Toronto Public Library Catalog Redesign

Testing a beta design of a search catalog and incorporating learnings

The library was set to launch a new version of their search interface, but wanted to sanity test the interface with patrons and incorporate any learnings.

My Role

UX Designer

Teammates

Research Assistant, Program Manager, Library Scientists, Endeca Specialists, Front End Developers, In-House Illustrator

Challenges

Limited time frame and front end resources
No metrics

Methods

User Testing
Faceted Search Design
User Centered Design

Research Findings

The search filters were not being reset after each search resulting in a lot of dead ends. Search results were not designed in a way that users could see or perceive correctly.

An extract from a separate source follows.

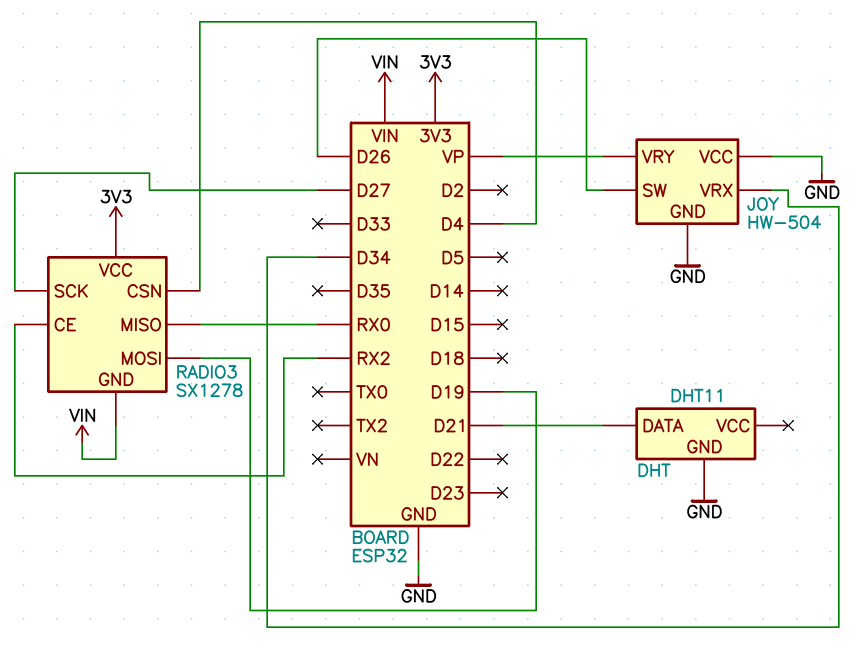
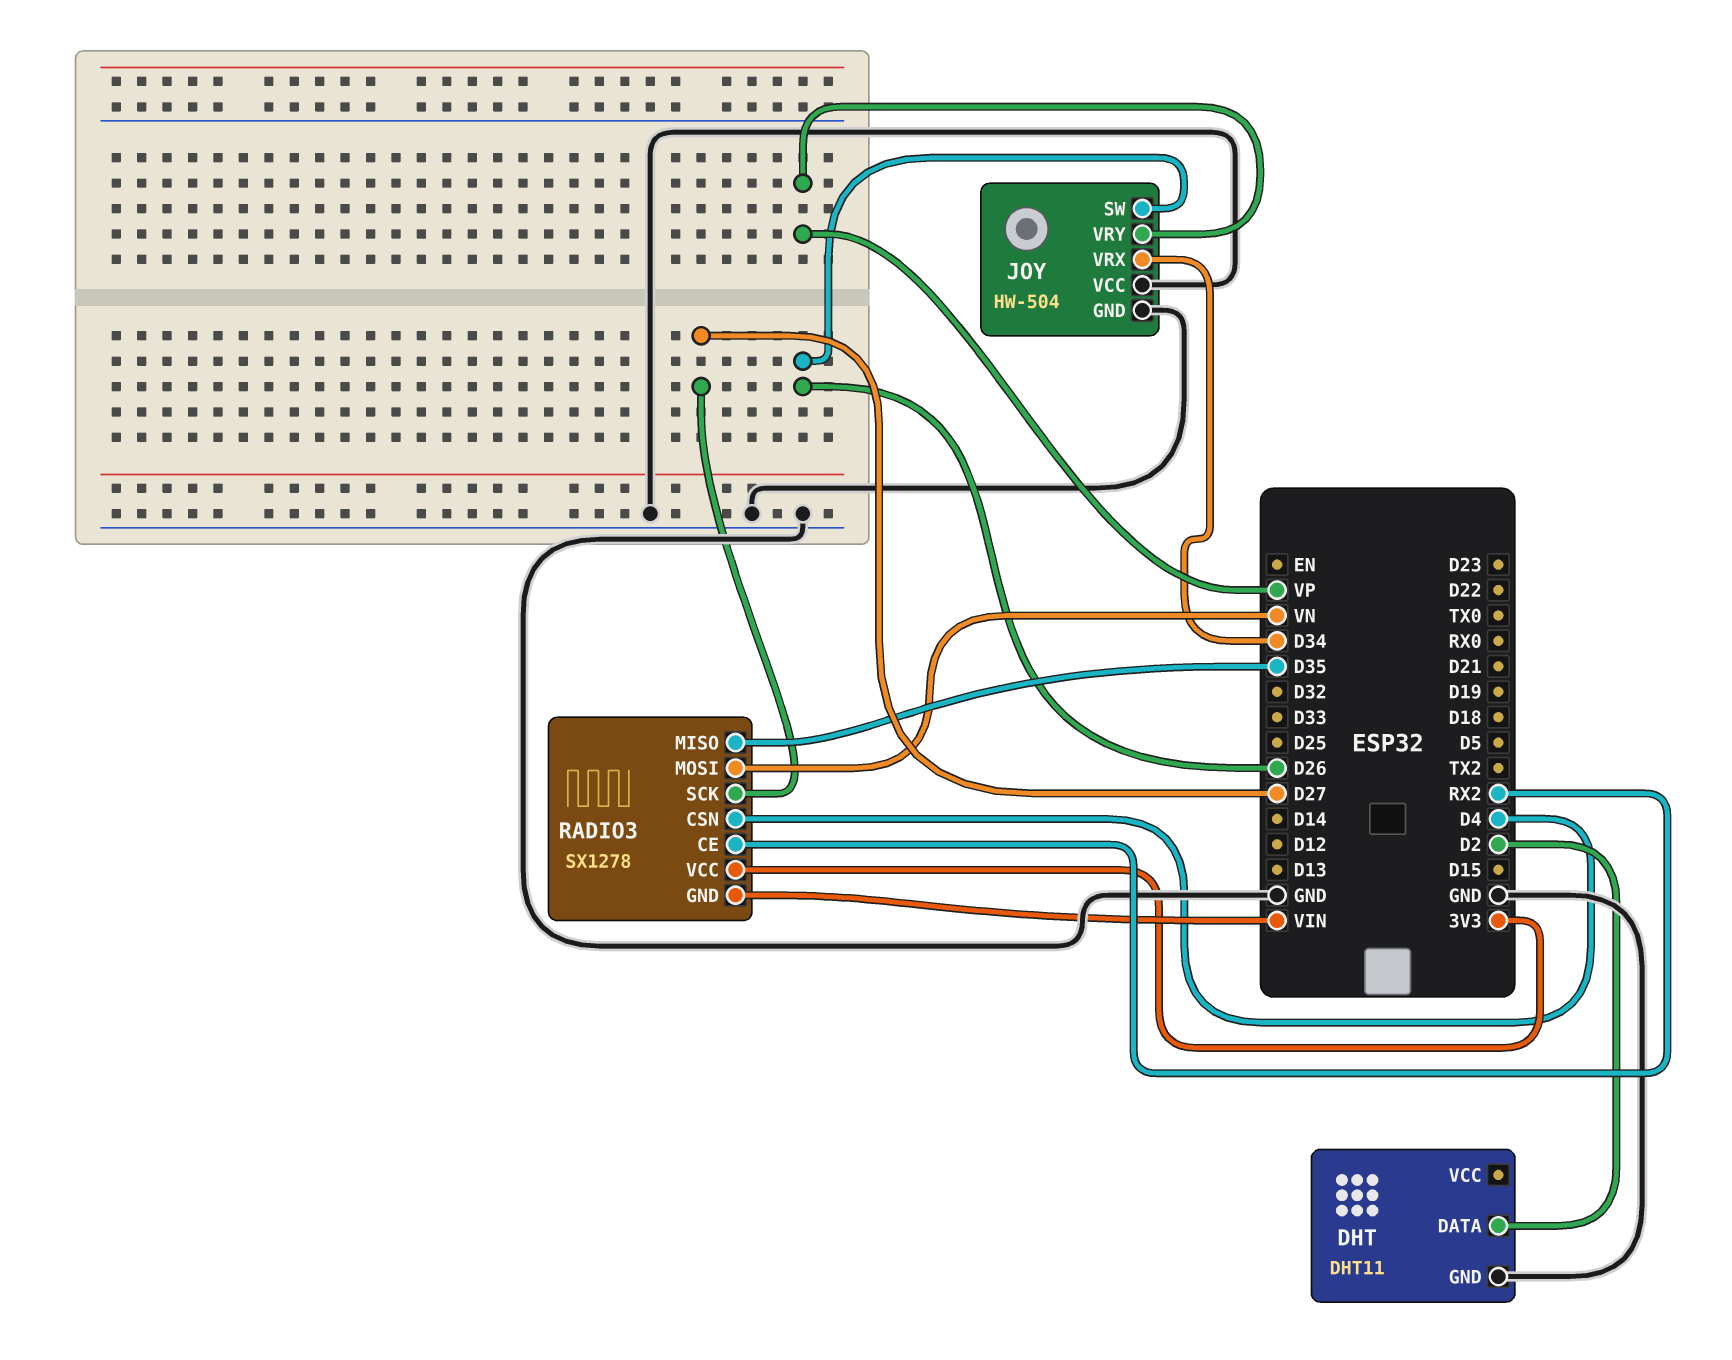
DHT pin DATA: D21 -> D2
RADIO3 pin MISO: RX0 -> D35
RADIO3 pin MOSI: D19 -> VN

The problem and how it was solved

The library had replaced their aging catalog search with a brand new faceted search catalog powered by Endeca. They suspected that interface design had some usability issues, and wanted someone to conduct user testing with patrons in the branches, and then make recommendations.

They’re a smart bunch, most of them highly educated library scientists. I was lucky enough to have been assigned one to conduct the user research and we sought out the library’s personas in person in order to observe them looking for the physical items they already had in hand.

For example, one student had a DVD of the movie Milk, and we had them search the catalog for it while we observed and took notes.

Issues were coded and counted, produced in a then-trendy tag cloud format for management presentation
A sample of the included faceted search interaction designs
Borrowing from the online retail world, an audit was performed to derive common conventions for layout of metadata and primary actions on catalog items

Impact

For the first time in their history, a change to the website resulted in a reduce to support call volumes. This was unheard of even for small changes, and this was a massive redesign.